I would like to look in the separated plots as below to see how the loan amount differs by Prosper rating.
Seemingly, borrowers with higher rating tend to borrow more amount with lower rate than lower graded borrowers.
Do the borrower with better rating or score repay more?
## loandata_completed$IsDefaulted: Completed
## Min. 1st Qu. Median Mean 3rd Qu. Max.
## 0 2917 4417 5324 6583 618548
## --------------------------------------------------------
## loandata_completed$IsDefaulted: Defaulted/Charge-off
## Min. 1st Qu. Median Mean 3rd Qu. Max.
## 0 2500 3750 4451 5417 208333
Finally I would like to see how the defaulted loans are distributed across Prosper rating and Prosper score on below scatter plot.

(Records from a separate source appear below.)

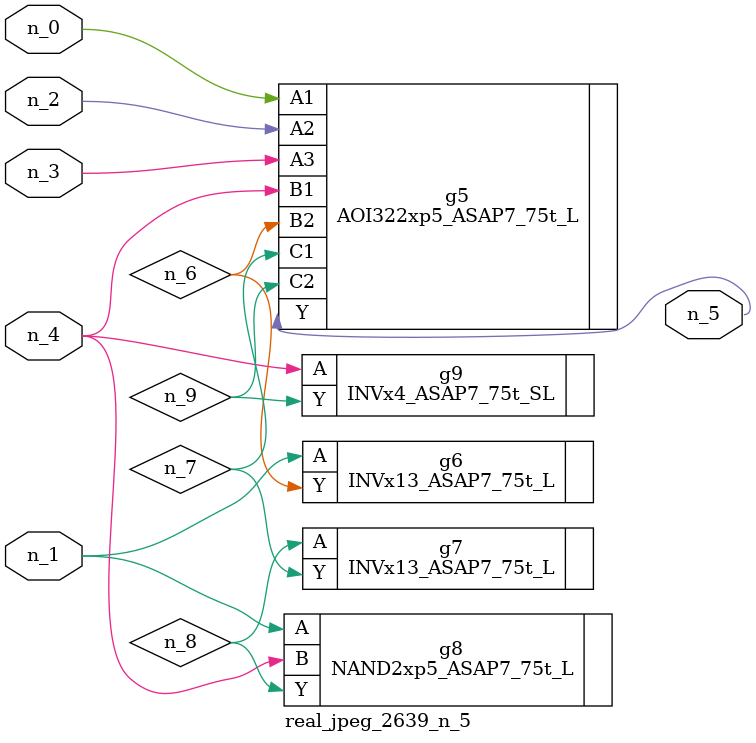
<source format=v>
module real_jpeg_2639_n_5 (n_4, n_0, n_1, n_2, n_3, n_5);

input n_4;
input n_0;
input n_1;
input n_2;
input n_3;

output n_5;

wire n_8;
wire n_6;
wire n_7;
wire n_9;

AOI322xp5_ASAP7_75t_L g5 ( 
.A1(n_0),
.A2(n_2),
.A3(n_3),
.B1(n_4),
.B2(n_6),
.C1(n_7),
.C2(n_9),
.Y(n_5)
);

INVx13_ASAP7_75t_L g6 ( 
.A(n_1),
.Y(n_6)
);

NAND2xp5_ASAP7_75t_L g8 ( 
.A(n_1),
.B(n_4),
.Y(n_8)
);

INVx4_ASAP7_75t_SL g9 ( 
.A(n_4),
.Y(n_9)
);

INVx13_ASAP7_75t_L g7 ( 
.A(n_8),
.Y(n_7)
);


endmodule
</source>
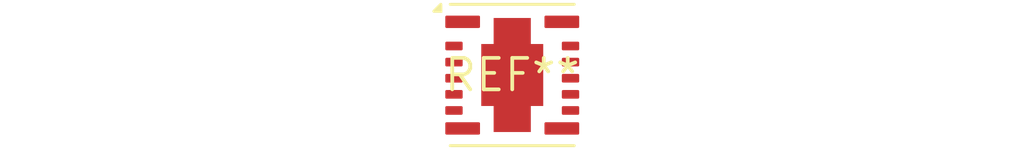
<source format=kicad_pcb>
(kicad_pcb (version 20240108) (generator pcbnew)

  (general
    (thickness 1.6)
  )

  (paper "A4")
  (layers
    (0 "F.Cu" signal)
    (31 "B.Cu" signal)
    (32 "B.Adhes" user "B.Adhesive")
    (33 "F.Adhes" user "F.Adhesive")
    (34 "B.Paste" user)
    (35 "F.Paste" user)
    (36 "B.SilkS" user "B.Silkscreen")
    (37 "F.SilkS" user "F.Silkscreen")
    (38 "B.Mask" user)
    (39 "F.Mask" user)
    (40 "Dwgs.User" user "User.Drawings")
    (41 "Cmts.User" user "User.Comments")
    (42 "Eco1.User" user "User.Eco1")
    (43 "Eco2.User" user "User.Eco2")
    (44 "Edge.Cuts" user)
    (45 "Margin" user)
    (46 "B.CrtYd" user "B.Courtyard")
    (47 "F.CrtYd" user "F.Courtyard")
    (48 "B.Fab" user)
    (49 "F.Fab" user)
    (50 "User.1" user)
    (51 "User.2" user)
    (52 "User.3" user)
    (53 "User.4" user)
    (54 "User.5" user)
    (55 "User.6" user)
    (56 "User.7" user)
    (57 "User.8" user)
    (58 "User.9" user)
  )

  (setup
    (pad_to_mask_clearance 0)
    (pcbplotparams
      (layerselection 0x00010fc_ffffffff)
      (plot_on_all_layers_selection 0x0000000_00000000)
      (disableapertmacros false)
      (usegerberextensions false)
      (usegerberattributes false)
      (usegerberadvancedattributes false)
      (creategerberjobfile false)
      (dashed_line_dash_ratio 12.000000)
      (dashed_line_gap_ratio 3.000000)
      (svgprecision 4)
      (plotframeref false)
      (viasonmask false)
      (mode 1)
      (useauxorigin false)
      (hpglpennumber 1)
      (hpglpenspeed 20)
      (hpglpendiameter 15.000000)
      (dxfpolygonmode false)
      (dxfimperialunits false)
      (dxfusepcbnewfont false)
      (psnegative false)
      (psa4output false)
      (plotreference false)
      (plotvalue false)
      (plotinvisibletext false)
      (sketchpadsonfab false)
      (subtractmaskfromsilk false)
      (outputformat 1)
      (mirror false)
      (drillshape 1)
      (scaleselection 1)
      (outputdirectory "")
    )
  )

  (net 0 "")

  (footprint "Texas_B3QFN-14-1EP_5x5.5mm_P0.65mm" (layer "F.Cu") (at 0 0))

)

</source>
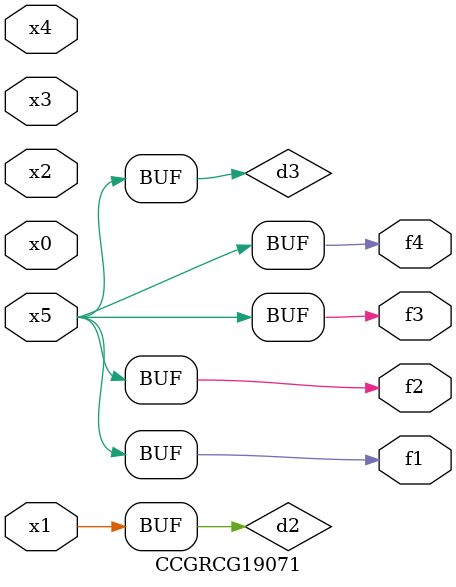
<source format=v>
module CCGRCG19071(
	input x0, x1, x2, x3, x4, x5,
	output f1, f2, f3, f4
);

	wire d1, d2, d3;

	not (d1, x5);
	or (d2, x1);
	xnor (d3, d1);
	assign f1 = d3;
	assign f2 = d3;
	assign f3 = d3;
	assign f4 = d3;
endmodule

</source>
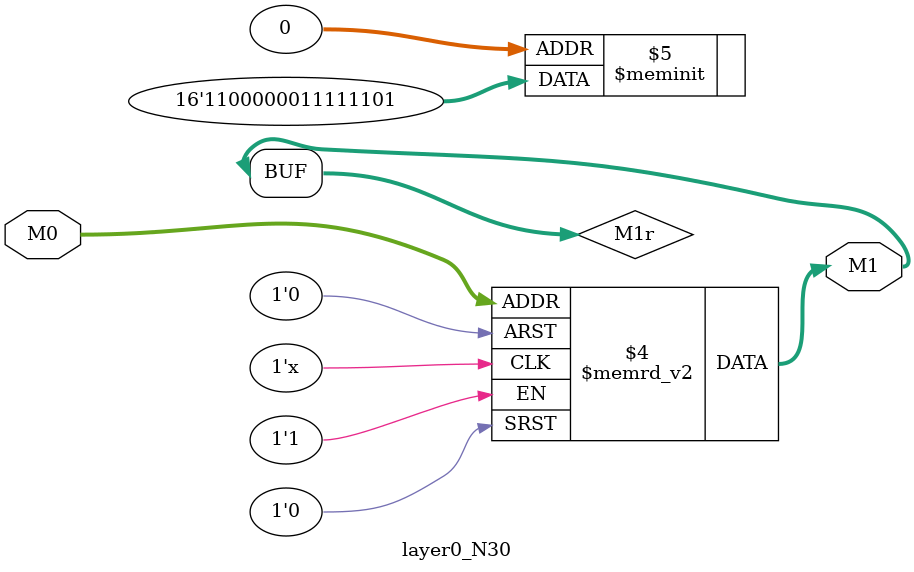
<source format=v>
module layer0_N30 ( input [2:0] M0, output [1:0] M1 );

	(*rom_style = "distributed" *) reg [1:0] M1r;
	assign M1 = M1r;
	always @ (M0) begin
		case (M0)
			3'b000: M1r = 2'b01;
			3'b100: M1r = 2'b00;
			3'b010: M1r = 2'b11;
			3'b110: M1r = 2'b00;
			3'b001: M1r = 2'b11;
			3'b101: M1r = 2'b00;
			3'b011: M1r = 2'b11;
			3'b111: M1r = 2'b11;

		endcase
	end
endmodule

</source>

It seems Prosper rating and Prosper score have quite strong relation though it is difficult to say if this relation is strengthening each other. However, these 2 variables seems to be correaltes also with borrower rate.
It is not surprising to see there is strong correlation between risk indicators and borrower rate.
N/A
For defaulted loans, the borrower rate range is distributed more in higher rates, comparing to the completed loans. This may suggest that the higher the loan rate, the more difficult for borrowers to complete the loan.
Ratings and Scores seem to have quite strong correlation with borrower rate. These risk indicators semms to be used as a basis when determining borrower rate.
So, are these risk indicator effective to reduce the risk of default?
Seemingly, defaulted/charge-off loans are distributed more in lower ratings such as D, E, and HR. However, defaulted loans still can be seen even with higher ratings.